Stephen Payne: Pattern beyond Chance

I have known Stephen Payne’s poetry for some years, and come to admire its craft, reflection and generosity.  To encounter a poet’s work from readings, workshops, magazines and even a pamphlet is different from meeting it in a full collection. (SP has already published a pamphlet The Possibilities of Balance with Smiths Knoll.)

With a full collection the poet has a chance to create their own poetic world where each poem can support and inform the other, not have to stand directly alongside the other poetries.  It also simply has more space, I feel the poetic volume of a work increases exponentially with the works length, so a full collection shouts eight times louder than a pamphlet.

SP’s poetic world is in turn interested, keen to interest others, playful, well informed, and tender.  It is direct and personal with all of the poems in the collection coming from the poet’s life or work.  It is essential poetry, no persona poems or historical sequences here.  No struggling for the killer image or hunting through the Thesaurus either.  The writing is clear, metrical tending to free verse, sometimes employing syllabics and rhyme.

The star poem of the collection is Making a Living, it is quoted on the back cover with its great opening stanza.  Which contains the most striking anecdote from SP’s academic background, and also establishes the poet’s sensibility.  I will not give the story away, but there is a point where a young man is standing still, mounted on a bicycle in the middle of a velodrome while the crowd cheer a cycle race.  The crowd oblivious to the young man’s achievement.  In so many of the poems the poet observes but is always there doing his own thing too.  In Maths Teacher he approaches the conclusion to a mathematical proof with his teacher.  In Scientific Method he watches his daughter’s intellectual development, but guides her at the same time.  SP floats within his poems, giving them a level as he does so.

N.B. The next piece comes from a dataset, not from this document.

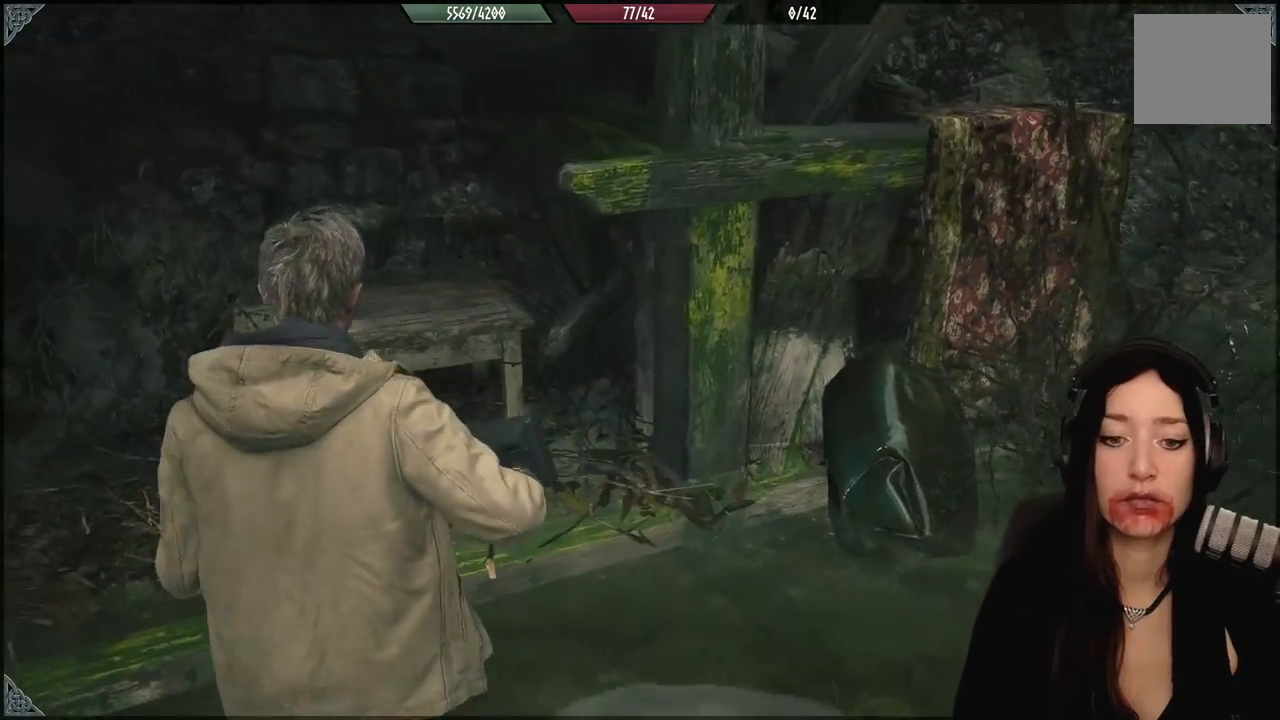
{"buttons": [], "left_stick": "left", "right_stick": "right", "events": []}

My personal favourite poems are In the Floating Temple and Feature. In the first poem SP pulls off something quite remarkable in using one reality to inform another completely different reality, while keeping both realities in focus.  It is an exercise in extended metaphor which translates the relationship between master and student in an oriental temple into a recognisable western reality, but in doing so brings the beauty of the temple setting with it.  Feature has a similar element where a woman overtakes herself, though I value this poem for its implied expression.  The poem creates a mood with a few details, a slight sadness which it transforms.

SP is clearly interested in rhyme.  I happen to know that at least some of his un-rhymed poems have rhymed in draft.  He uses rhyme effectively and with good judgment.  This can be seen in particular in the poems Imp of the Perverse and Infract that follow each other in the collection.  In the first the rhyme binds the poem together to make the experience of a passing train one whole.  In the second the rhyme halts the poem to encourage thought from a reader, and also to support the subject of the poem.

SP is also a good story teller in Guessing Game and The Kinds of Strangers, and one or two of the poems already mentioned, a reader is quickly thrown up in the air, left feeling a little uncomfortable, unsure what the relationships in the poem are, before the jeopardy is skilfully resolved.  In almost all the poems there is a smooth natural delivery, that holds a reader’s interest.

The collection does develop and for me the best poems are at the end.  In particular To: Linda, a tender eulogy for the poet Linda Chase, which is perfectly judged and encapsulates so many of the collections virtues. And in After the Tram Crash, which seems to allow the mystery of life to speak for its self.  I feel the final poem Pier might reflect the direction the poet wishes to go, ably combining the formal and discursive elements of the collection.

The collection is divided into four sections, though the poems are not on a theme, it gives a reader an extra context to read the poems, particularly rewarding on a second read. The title is a reference to scientific method, but after reading the collection I am inclined to think it applies to the poet’s view of the world as shown through his poetry.